Tarefas a cumprir:
[a] Responda com base no texto sobre a síndrome do impostor:
(i) Segundo o texto, o que foi declarado contra a identidade perfeita de Adão e Eva?
(ii) Que frase o Deus Trino diz ao olhar para o universo disforme, escuro e úmido?
(iii) Que duas coisas o convite final propõe tirar?
[b] Nos registros, troque "cyan star" por "white star" no trecho que vai da primeira linha até a linha que contém "purple triangle at", incluindo as duas pontas. Reescreva só esse trecho e não mude mais nada.

Texto do documento:
>>>>>

Nossa Luta Contra o Pecado: Síndrome do Impostor

Eu gosto muito de refletir sobre a origem das coisas, pois é como se pudéssemos vislumbrar aquele momento em que o Deus Trino, olhando para os elementos de um universo disforme, escuro e úmido diz: “Haja luz!” e então tudo começa a fazer sentido e ter significado. E observando o início da humanidade em Adão e Eva podemos compreender que uma guerra foi declarada contra a identidade perfeita deles. O que antes refletia a glória de Deus no governo, cultivo, guarda e multiplicação de vida, se transformou em  cacos de um espelho que foi quebrado pelo pecado.

Daquele casal outras vidas magníficas procederiam, novas identidades cheias de beleza e bondade trariam diferentes formas de refletir o Criador, mas, agora, o que cacos de espelho podem refletir, senão apenas imagens distorcidas? No entanto, em partes, eles ainda refletem os propósitos para os quais foram criados e podem ser restaurados completamente por aquele que os criou.

Quero falar a você que foi tão quebrado como eu pelas inúmeras circunstâncias da vida. Direciono-me a você que sofreu seus primeiros golpes na alma daqueles que deveriam ter te amado, orientado e incentivado e que seguiu recebendo outros tantos golpes dos atos impensados que tomou; das dúvidas que te paralisaram; daqueles que admirava, que pensava serem seus amigos e até mesmo daqueles que, sem mais explicações, ao passarem por sua vida, também te machucaram com as lâminas afiadas que saíam de suas bocas. Falo a você, que se viu em um espiral de confusões sobre si, sobre qual caminho seguir e lutou para ser aceito e amado até mesmo por Deus.

Sim… eu sei, não é fácil ser forte e fingir que nenhum desses golpes ainda doem, mas colocamos nossas máscaras e armaduras para lidar com a dor e apenas nos acostumamos com o incômodo e procuramos um jeito de juntar os cacos da nossa identidade na esperança de um dia sermos inteiros de alguma forma e vivermos o propósito para o qual fomos criados. 

Meu convite a você é: vamos tirar essa máscara e essa armadura? Há um impostor que vive em nós e precisamos seguir levando-o ao Senhorio de Cristo para que seja transformado no verdadeiro eu, para que você seja o que é para a glória daquele que te criou.

<<<<<

Dados fornecidos:
>>>>>

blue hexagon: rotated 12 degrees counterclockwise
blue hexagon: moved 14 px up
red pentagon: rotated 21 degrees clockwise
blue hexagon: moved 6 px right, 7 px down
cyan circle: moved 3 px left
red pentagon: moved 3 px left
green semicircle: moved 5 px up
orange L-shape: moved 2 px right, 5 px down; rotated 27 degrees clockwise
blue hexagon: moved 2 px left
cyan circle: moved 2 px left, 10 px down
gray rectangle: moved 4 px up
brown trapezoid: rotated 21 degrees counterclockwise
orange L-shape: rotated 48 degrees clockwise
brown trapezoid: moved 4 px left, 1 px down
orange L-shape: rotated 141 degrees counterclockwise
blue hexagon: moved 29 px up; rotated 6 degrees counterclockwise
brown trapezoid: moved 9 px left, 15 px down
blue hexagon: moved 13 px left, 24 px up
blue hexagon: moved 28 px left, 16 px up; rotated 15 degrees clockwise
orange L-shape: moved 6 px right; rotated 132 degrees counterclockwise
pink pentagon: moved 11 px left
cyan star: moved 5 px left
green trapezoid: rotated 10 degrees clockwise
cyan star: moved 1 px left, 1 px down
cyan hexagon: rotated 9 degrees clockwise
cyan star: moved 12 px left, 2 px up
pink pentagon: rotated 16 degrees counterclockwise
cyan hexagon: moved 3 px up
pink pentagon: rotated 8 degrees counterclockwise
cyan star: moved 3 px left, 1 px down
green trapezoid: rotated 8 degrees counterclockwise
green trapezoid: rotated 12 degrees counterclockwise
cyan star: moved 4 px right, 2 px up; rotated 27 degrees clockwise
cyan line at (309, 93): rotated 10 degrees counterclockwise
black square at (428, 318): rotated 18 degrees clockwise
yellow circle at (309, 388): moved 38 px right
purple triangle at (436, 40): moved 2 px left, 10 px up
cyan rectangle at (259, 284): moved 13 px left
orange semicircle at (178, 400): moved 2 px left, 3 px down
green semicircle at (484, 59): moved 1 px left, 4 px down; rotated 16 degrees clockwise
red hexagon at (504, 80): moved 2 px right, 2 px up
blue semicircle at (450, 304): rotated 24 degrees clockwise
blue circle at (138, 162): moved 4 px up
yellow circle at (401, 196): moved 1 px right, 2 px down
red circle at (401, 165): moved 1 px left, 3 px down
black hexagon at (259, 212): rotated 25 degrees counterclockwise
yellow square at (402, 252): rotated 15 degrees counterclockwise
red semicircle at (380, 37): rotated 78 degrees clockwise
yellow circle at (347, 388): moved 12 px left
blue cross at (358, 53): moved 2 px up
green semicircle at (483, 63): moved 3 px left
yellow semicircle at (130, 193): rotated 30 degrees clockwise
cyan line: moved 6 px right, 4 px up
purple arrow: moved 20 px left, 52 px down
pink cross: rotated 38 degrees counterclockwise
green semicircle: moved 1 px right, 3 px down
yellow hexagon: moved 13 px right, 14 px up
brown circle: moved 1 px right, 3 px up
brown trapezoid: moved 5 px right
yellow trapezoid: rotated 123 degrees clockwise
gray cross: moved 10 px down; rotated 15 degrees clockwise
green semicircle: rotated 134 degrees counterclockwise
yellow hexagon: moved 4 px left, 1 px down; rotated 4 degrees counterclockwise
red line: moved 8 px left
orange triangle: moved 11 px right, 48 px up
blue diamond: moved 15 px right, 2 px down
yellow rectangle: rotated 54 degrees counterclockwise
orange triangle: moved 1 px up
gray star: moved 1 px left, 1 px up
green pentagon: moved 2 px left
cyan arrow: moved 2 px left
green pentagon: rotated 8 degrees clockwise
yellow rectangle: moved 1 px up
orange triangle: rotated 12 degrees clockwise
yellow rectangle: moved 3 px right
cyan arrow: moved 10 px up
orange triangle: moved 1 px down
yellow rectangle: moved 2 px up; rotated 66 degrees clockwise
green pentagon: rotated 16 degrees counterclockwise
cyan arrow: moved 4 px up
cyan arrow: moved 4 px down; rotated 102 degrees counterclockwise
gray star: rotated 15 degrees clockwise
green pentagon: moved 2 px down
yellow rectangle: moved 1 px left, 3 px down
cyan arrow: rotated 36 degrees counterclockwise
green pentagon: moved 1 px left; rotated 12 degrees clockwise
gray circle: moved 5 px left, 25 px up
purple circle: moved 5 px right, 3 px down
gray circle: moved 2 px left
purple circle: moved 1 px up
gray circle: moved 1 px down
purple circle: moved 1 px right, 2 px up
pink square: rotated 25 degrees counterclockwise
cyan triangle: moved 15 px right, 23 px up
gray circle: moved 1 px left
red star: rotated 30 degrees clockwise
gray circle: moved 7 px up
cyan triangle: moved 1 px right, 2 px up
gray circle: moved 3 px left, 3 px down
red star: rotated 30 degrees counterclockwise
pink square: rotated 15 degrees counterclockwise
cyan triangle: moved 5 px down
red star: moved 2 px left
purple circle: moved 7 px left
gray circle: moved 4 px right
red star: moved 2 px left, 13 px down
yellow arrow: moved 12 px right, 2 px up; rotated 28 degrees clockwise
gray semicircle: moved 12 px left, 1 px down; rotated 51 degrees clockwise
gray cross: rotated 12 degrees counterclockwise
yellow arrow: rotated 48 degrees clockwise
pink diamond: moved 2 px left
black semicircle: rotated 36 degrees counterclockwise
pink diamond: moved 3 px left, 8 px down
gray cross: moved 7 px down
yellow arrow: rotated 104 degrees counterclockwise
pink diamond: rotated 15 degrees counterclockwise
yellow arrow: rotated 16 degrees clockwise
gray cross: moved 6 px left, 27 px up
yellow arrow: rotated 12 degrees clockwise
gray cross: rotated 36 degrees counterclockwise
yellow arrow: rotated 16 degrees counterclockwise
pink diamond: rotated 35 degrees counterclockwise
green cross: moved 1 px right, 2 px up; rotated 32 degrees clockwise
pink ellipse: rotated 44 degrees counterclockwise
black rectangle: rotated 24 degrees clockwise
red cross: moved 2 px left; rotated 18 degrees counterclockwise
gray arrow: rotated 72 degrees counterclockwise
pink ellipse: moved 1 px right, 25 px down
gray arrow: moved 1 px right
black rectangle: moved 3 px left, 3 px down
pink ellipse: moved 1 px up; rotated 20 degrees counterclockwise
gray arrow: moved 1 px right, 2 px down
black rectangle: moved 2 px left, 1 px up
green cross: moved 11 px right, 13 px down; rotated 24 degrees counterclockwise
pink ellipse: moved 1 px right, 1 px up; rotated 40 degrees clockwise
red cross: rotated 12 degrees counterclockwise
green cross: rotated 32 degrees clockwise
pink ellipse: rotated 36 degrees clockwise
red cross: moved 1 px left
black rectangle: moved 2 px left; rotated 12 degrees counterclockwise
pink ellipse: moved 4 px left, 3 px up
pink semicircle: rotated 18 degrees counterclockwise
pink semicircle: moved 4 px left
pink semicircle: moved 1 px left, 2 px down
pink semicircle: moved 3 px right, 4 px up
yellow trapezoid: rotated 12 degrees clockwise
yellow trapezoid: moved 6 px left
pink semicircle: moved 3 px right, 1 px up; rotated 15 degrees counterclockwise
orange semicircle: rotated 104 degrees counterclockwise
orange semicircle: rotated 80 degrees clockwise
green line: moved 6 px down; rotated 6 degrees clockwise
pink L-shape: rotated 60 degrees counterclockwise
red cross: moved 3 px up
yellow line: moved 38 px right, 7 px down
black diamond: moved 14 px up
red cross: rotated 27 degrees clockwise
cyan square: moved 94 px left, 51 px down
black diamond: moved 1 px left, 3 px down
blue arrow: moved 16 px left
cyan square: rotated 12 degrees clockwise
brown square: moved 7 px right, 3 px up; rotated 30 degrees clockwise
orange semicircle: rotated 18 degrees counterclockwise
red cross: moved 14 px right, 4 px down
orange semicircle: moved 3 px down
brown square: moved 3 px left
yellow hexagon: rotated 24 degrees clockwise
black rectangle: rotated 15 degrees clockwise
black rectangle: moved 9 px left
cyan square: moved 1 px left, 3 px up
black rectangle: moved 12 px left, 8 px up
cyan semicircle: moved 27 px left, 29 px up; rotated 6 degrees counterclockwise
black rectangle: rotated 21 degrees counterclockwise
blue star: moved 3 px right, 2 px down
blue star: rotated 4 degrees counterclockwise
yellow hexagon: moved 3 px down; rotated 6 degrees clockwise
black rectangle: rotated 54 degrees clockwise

<<<<<

As respostas:
[a]
(i) Uma guerra.
(ii) "Haja luz!"
(iii) A máscara e a armadura.

[b]
blue hexagon: rotated 12 degrees counterclockwise
blue hexagon: moved 14 px up
red pentagon: rotated 21 degrees clockwise
blue hexagon: moved 6 px right, 7 px down
cyan circle: moved 3 px left
red pentagon: moved 3 px left
green semicircle: moved 5 px up
orange L-shape: moved 2 px right, 5 px down; rotated 27 degrees clockwise
blue hexagon: moved 2 px left
cyan circle: moved 2 px left, 10 px down
gray rectangle: moved 4 px up
brown trapezoid: rotated 21 degrees counterclockwise
orange L-shape: rotated 48 degrees clockwise
brown trapezoid: moved 4 px left, 1 px down
orange L-shape: rotated 141 degrees counterclockwise
blue hexagon: moved 29 px up; rotated 6 degrees counterclockwise
brown trapezoid: moved 9 px left, 15 px down
blue hexagon: moved 13 px left, 24 px up
blue hexagon: moved 28 px left, 16 px up; rotated 15 degrees clockwise
orange L-shape: moved 6 px right; rotated 132 degrees counterclockwise
pink pentagon: moved 11 px left
white star: moved 5 px left
green trapezoid: rotated 10 degrees clockwise
white star: moved 1 px left, 1 px down
cyan hexagon: rotated 9 degrees clockwise
white star: moved 12 px left, 2 px up
pink pentagon: rotated 16 degrees counterclockwise
cyan hexagon: moved 3 px up
pink pentagon: rotated 8 degrees counterclockwise
white star: moved 3 px left, 1 px down
green trapezoid: rotated 8 degrees counterclockwise
green trapezoid: rotated 12 degrees counterclockwise
white star: moved 4 px right, 2 px up; rotated 27 degrees clockwise
cyan line at (309, 93): rotated 10 degrees counterclockwise
black square at (428, 318): rotated 18 degrees clockwise
yellow circle at (309, 388): moved 38 px right
purple triangle at (436, 40): moved 2 px left, 10 px up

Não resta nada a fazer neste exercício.